WHAT YOU WILL DO:
Taking the line with "of the one-tailed probability of the chi-squared distribution" as the first and the line with "COUNT -- Counts" as the last, set down exactly every line in that range from the entries below, and no more.

--- TASK INPUT Enclosed Below ---

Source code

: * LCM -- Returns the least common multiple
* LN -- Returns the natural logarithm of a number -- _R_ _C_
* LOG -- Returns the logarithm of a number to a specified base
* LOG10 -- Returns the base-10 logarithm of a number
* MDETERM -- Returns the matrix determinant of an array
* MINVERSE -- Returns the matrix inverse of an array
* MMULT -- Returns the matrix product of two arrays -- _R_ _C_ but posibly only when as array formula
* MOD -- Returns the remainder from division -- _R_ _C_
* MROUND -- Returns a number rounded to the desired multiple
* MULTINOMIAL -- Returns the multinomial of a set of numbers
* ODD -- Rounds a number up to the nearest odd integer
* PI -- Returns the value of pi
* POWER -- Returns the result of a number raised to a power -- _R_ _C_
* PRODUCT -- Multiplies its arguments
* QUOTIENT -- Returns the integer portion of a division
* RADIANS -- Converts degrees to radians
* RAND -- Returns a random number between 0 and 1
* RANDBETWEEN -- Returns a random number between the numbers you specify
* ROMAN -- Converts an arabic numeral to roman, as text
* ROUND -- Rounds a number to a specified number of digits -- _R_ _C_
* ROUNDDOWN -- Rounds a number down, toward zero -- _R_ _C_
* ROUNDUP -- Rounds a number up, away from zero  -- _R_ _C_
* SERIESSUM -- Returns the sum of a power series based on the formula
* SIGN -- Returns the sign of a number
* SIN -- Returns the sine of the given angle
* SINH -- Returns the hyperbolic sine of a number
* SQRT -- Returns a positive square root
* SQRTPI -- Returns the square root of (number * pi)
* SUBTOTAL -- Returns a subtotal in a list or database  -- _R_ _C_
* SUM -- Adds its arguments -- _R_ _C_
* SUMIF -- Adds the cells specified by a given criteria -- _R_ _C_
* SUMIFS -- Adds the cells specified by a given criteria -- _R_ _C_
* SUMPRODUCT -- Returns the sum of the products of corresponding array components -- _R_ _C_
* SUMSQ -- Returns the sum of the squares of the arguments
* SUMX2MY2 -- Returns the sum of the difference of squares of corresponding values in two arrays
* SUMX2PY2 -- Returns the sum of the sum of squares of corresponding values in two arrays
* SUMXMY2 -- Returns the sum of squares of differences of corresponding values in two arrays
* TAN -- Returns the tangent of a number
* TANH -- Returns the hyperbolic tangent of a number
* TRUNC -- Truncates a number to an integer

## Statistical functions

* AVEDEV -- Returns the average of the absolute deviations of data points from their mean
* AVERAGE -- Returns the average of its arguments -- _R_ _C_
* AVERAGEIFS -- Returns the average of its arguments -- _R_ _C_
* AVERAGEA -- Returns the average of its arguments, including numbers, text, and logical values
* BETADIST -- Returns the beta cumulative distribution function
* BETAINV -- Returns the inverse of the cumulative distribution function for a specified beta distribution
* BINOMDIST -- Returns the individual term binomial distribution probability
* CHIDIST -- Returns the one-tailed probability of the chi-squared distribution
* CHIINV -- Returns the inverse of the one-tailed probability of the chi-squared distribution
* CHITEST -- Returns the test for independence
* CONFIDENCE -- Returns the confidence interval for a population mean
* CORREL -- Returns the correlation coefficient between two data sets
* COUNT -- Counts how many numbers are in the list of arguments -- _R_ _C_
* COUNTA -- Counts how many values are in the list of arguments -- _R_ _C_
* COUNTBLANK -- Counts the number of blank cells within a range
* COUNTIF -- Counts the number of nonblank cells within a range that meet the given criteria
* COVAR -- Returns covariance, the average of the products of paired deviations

--- End of Enclosed TASK INPUT ---

EXERCISE RESULT:
* CHIINV -- Returns the inverse of the one-tailed probability of the chi-squared distribution
* CHITEST -- Returns the test for independence
* CONFIDENCE -- Returns the confidence interval for a population mean
* CORREL -- Returns the correlation coefficient between two data sets
* COUNT -- Counts how many numbers are in the list of arguments -- _R_ _C_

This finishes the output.